* **TASK DIRECTIONS**:
Find the word "nama" in the listing. Copy out each line where it occurs.

****

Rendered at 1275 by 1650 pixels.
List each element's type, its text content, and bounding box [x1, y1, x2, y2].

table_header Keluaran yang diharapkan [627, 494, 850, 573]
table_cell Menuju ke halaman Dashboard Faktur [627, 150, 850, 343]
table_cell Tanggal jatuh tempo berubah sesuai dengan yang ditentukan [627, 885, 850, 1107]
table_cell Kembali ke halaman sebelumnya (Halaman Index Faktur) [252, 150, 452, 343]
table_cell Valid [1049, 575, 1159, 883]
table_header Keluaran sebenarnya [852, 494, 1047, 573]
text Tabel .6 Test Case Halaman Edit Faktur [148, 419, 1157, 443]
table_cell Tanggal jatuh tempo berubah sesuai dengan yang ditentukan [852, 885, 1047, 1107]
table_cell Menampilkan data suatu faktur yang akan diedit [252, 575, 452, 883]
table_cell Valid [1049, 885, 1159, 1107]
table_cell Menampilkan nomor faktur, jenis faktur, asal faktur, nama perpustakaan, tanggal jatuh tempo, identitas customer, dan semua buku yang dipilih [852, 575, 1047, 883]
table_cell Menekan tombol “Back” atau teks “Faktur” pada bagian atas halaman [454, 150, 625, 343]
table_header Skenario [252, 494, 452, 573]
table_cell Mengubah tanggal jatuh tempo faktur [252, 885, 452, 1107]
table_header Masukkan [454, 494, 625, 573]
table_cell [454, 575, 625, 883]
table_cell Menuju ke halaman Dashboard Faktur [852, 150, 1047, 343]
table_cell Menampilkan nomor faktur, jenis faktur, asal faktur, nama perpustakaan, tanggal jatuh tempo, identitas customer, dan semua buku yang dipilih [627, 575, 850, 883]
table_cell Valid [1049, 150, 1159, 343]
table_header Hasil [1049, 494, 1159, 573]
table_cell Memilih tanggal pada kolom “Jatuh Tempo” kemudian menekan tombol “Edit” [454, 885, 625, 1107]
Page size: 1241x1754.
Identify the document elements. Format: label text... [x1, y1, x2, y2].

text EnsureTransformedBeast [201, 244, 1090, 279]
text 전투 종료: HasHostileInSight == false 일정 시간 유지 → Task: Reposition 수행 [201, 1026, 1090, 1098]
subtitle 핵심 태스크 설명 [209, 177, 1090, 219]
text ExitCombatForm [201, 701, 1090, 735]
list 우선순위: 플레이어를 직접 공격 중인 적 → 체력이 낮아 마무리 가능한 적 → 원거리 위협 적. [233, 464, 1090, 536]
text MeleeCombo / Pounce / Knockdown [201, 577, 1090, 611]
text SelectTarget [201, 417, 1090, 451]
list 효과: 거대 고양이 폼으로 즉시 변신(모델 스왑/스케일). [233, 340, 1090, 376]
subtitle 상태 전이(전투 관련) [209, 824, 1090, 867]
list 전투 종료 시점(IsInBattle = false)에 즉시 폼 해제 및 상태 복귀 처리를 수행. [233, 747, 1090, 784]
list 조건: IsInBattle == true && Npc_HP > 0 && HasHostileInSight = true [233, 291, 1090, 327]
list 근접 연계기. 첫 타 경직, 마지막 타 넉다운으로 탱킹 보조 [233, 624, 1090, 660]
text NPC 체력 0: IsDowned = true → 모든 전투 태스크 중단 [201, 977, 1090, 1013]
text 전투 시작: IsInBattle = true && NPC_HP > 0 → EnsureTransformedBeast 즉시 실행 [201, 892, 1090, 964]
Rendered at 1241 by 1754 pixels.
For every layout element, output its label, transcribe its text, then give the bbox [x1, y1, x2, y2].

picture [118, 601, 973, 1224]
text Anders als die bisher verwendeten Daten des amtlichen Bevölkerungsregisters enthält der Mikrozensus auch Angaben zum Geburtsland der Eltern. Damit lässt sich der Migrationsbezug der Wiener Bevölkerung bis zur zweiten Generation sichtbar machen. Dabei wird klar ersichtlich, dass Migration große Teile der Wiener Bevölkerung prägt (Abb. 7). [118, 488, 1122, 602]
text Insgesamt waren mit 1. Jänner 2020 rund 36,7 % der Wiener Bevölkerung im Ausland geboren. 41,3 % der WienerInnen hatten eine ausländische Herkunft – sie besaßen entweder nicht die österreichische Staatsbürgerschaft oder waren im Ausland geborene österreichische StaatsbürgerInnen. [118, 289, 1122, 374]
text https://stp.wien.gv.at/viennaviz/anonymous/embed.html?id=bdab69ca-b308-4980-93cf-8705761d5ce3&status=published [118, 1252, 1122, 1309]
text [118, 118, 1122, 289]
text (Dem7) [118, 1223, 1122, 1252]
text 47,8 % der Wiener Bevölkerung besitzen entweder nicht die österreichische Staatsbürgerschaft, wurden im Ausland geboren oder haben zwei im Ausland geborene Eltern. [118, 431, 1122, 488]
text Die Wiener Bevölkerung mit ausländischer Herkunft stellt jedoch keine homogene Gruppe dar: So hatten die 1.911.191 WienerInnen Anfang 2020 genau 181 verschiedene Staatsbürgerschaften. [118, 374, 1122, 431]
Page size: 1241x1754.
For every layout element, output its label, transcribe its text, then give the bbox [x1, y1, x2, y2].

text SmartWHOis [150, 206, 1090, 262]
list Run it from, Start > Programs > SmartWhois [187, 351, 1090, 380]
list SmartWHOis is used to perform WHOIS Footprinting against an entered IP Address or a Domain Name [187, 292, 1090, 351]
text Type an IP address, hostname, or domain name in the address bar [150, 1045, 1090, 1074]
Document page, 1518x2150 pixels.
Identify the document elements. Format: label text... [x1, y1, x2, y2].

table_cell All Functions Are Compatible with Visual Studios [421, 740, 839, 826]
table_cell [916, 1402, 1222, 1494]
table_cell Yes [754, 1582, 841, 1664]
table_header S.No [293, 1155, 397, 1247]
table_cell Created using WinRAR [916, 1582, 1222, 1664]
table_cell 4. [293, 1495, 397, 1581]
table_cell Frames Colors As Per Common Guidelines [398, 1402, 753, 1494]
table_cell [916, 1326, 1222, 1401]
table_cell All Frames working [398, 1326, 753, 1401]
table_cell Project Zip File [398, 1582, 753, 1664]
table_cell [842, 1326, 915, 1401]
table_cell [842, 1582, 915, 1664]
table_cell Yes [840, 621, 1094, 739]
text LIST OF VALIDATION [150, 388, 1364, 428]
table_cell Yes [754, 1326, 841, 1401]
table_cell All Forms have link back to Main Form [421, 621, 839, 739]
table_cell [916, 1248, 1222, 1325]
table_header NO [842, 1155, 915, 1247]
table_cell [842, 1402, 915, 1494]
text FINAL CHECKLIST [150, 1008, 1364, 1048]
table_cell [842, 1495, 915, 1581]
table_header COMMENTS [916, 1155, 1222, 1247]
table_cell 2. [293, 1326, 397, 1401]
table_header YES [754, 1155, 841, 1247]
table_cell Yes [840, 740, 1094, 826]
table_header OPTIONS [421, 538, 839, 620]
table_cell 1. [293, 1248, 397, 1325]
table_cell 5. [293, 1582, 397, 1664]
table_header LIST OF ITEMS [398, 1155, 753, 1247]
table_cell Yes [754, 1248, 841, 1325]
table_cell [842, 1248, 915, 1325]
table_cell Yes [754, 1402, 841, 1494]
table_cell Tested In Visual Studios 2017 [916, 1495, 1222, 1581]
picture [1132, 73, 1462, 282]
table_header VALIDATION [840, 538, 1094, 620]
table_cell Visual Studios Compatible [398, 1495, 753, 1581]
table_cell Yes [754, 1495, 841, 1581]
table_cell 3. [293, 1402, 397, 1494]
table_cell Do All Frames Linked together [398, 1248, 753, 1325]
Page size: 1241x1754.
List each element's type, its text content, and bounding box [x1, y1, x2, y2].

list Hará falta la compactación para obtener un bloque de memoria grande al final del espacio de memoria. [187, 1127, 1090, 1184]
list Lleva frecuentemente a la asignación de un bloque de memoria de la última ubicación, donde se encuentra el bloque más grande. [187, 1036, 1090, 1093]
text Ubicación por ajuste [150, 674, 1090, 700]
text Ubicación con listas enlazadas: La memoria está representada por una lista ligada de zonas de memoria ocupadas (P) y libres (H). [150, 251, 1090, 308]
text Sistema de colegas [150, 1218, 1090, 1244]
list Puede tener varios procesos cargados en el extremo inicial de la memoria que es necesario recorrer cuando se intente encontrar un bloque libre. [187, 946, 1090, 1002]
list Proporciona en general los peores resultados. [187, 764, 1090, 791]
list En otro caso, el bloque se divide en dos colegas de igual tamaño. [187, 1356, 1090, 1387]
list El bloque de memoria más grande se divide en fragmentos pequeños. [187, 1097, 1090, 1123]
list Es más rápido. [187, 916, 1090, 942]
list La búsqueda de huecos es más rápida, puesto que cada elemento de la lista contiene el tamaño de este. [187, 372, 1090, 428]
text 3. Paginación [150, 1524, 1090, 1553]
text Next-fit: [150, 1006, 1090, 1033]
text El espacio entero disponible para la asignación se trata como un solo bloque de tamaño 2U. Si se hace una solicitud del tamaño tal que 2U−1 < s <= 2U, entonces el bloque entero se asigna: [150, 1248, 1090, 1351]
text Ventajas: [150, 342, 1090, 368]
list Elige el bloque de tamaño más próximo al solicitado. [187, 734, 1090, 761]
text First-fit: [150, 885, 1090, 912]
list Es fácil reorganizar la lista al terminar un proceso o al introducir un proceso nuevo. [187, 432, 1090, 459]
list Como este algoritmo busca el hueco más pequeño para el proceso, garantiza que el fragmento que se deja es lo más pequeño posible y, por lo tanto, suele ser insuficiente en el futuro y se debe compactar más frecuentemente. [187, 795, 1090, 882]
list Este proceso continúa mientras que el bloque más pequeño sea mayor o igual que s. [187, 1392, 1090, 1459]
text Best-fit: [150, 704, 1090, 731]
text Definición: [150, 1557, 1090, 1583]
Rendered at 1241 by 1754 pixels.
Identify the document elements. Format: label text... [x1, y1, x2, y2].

****

* **OUTPUT FOR THIS TASK**:
table_cell Menampilkan nomor faktur, jenis faktur, asal faktur, nama perpustakaan, tanggal jatuh tempo, identitas customer, dan semua buku yang dipilih [852, 575, 1047, 883]
table_cell Menampilkan nomor faktur, jenis faktur, asal faktur, nama perpustakaan, tanggal jatuh tempo, identitas customer, dan semua buku yang dipilih [627, 575, 850, 883]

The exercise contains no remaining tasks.